提供テキスト —

------------------------------------------------------------------------

いばらきの食に挑戦する人たち
藤田観光りんご園藤田 史子さん(大子町)
絵本のような世界が広がる丘の上のりんご園
藤田観光りんご園園主の藤田卓さん
シーズンには緑に赤が映える美しい景色が
茨城県屈指の観光地・大子町。JR水郡線常陸大子駅からおよそ10分ほど北へドライブを楽しむと、藤田観光りんご園に到着します。約2ヘクタールの畑に整然と植えられたたくさんのりんごの木が迎えてくれます。「一番古いりんごの木が65歳です、おじいさんが植えました」と話すのは三代目園主の藤田卓さん。卓さんとともに同園を盛り立てているのが、奥様の史子さんです。
同園で現在栽培しているりんごの品種は50種~60種ほどとバラエティ豊か。そのうち6割を占めるのが「ふじ」だといいます。「毎年、新しい品種を試しながら増やしています。大子町は寒暖差が大きいのでりんご栽培には良い環境なのです。ただし、うちの場所に合うかどうかは試してみないとわからないので、育ててみて相性が良いものを見つけています」と卓さん。品種によってそれぞれ特性があるため、それらを押さえた栽培技術が必要になります。

------------------------------------------------------------------------

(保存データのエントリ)
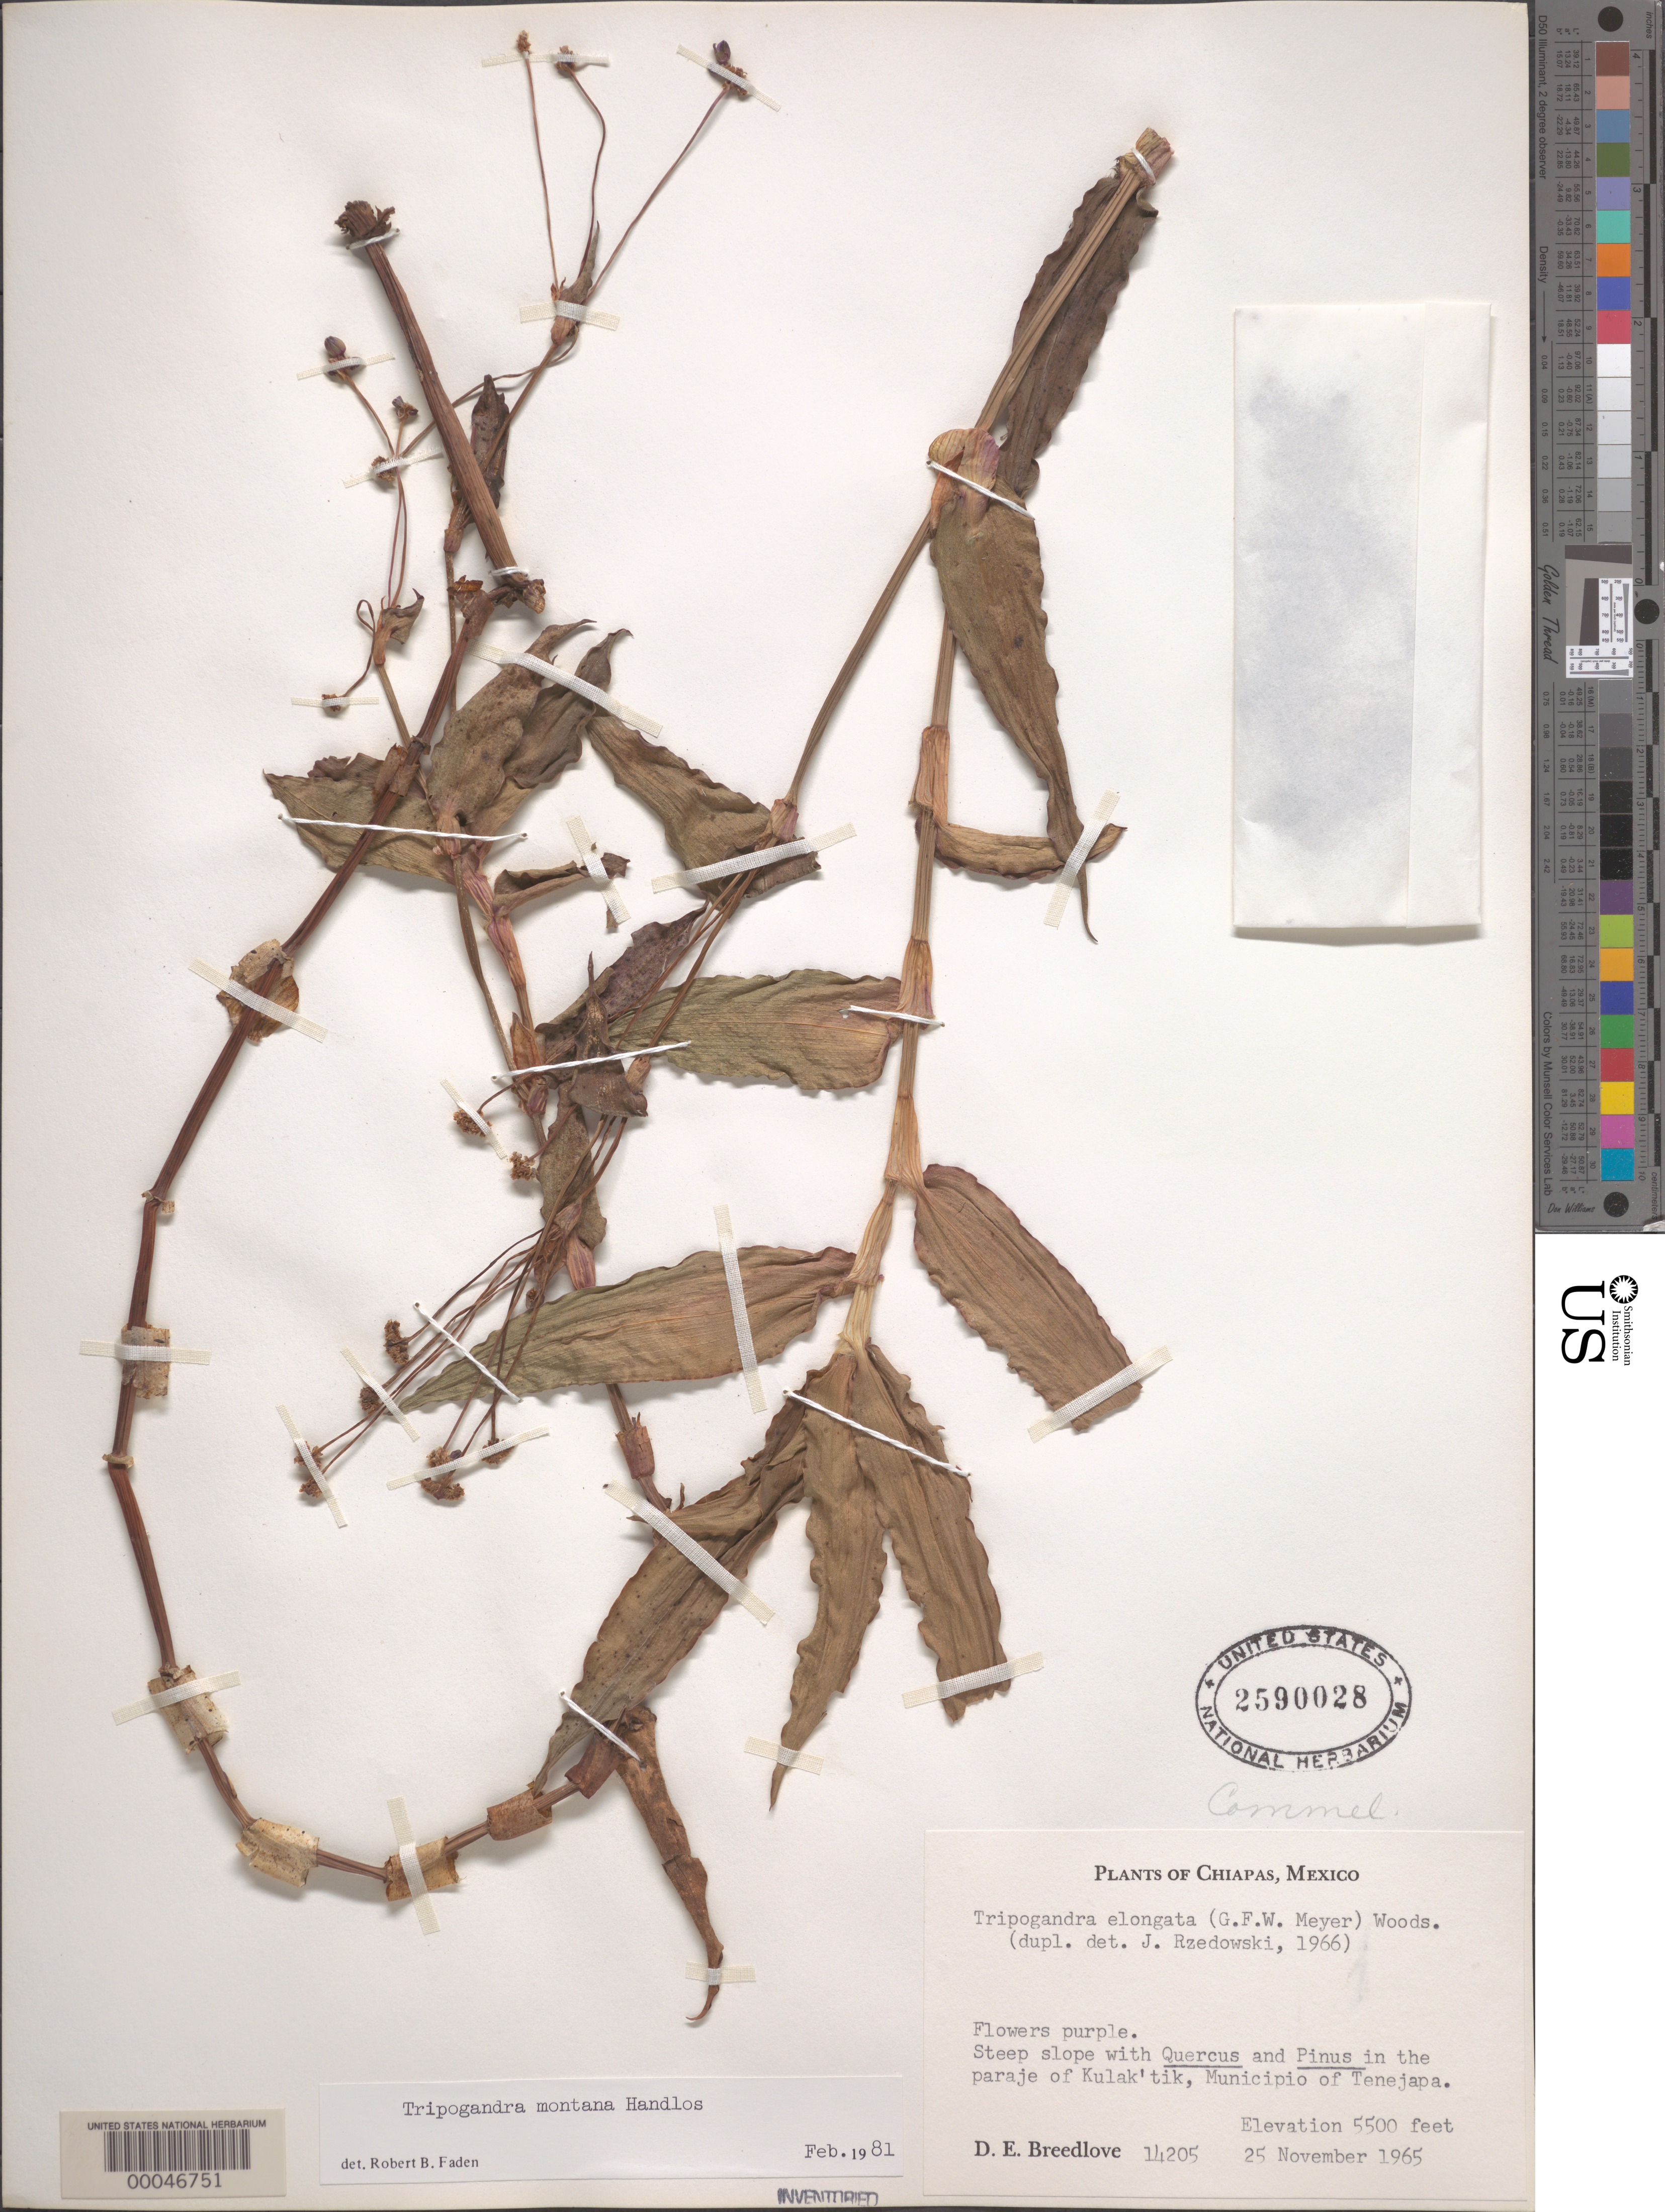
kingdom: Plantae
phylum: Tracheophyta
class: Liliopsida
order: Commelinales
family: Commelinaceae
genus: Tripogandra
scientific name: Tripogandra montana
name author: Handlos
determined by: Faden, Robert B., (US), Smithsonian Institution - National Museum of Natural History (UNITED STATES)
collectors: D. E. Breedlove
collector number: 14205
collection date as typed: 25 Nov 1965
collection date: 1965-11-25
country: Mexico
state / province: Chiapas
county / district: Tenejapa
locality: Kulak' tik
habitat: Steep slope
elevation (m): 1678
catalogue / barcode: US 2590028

------------------------------------------------------------------------

問題 —
a - りんご園の紹介文から、「いばらきの食に挑戦する人たち」で始まり「た栽培技術が必要になります。」で終わる部分を一字一句変えずに書き写してください。
b - 保存データのエントリのうち、冒頭から始まり「collector number: 14205」を含む行で終わる範囲だけを、両端の行も含めて、「項目」と「内容」の2列からなるCSVに変換してください。1件につき1行とし、項目名と値はそれぞれ引用符で囲んだ1つのフィールドに収め、改行は空白に置き換え、画像は含めないでください。
りんご園の紹介文とエントリは、互いに関係がありません。

解答 —
a -
いばらきの食に挑戦する人たち
藤田観光りんご園藤田 史子さん(大子町)
絵本のような世界が広がる丘の上のりんご園
藤田観光りんご園園主の藤田卓さん
シーズンには緑に赤が映える美しい景色が
茨城県屈指の観光地・大子町。JR水郡線常陸大子駅からおよそ10分ほど北へドライブを楽しむと、藤田観光りんご園に到着します。約2ヘクタールの畑に整然と植えられたたくさんのりんごの木が迎えてくれます。「一番古いりんごの木が65歳です、おじいさんが植えました」と話すのは三代目園主の藤田卓さん。卓さんとともに同園を盛り立てているのが、奥様の史子さんです。
同園で現在栽培しているりんごの品種は50種~60種ほどとバラエティ豊か。そのうち6割を占めるのが「ふじ」だといいます。「毎年、新しい品種を試しながら増やしています。大子町は寒暖差が大きいのでりんご栽培には良い環境なのです。ただし、うちの場所に合うかどうかは試してみないとわからないので、育ててみて相性が良いものを見つけています」と卓さん。品種によってそれぞれ特性があるため、それらを押さえた栽培技術が必要になります。

b -
項目,内容
"kingdom:","Plantae"
"phylum:","Tracheophyta"
"class:","Liliopsida"
"order:","Commelinales"
"family:","Commelinaceae"
"genus:","Tripogandra"
"scientific name:","Tripogandra montana"
"name author:","Handlos"
"determined by:","Faden, Robert B., (US), Smithsonian Institution - National Museum of Natural History (UNITED STATES)"
"collectors:","D. E. Breedlove"
"collector number:","14205"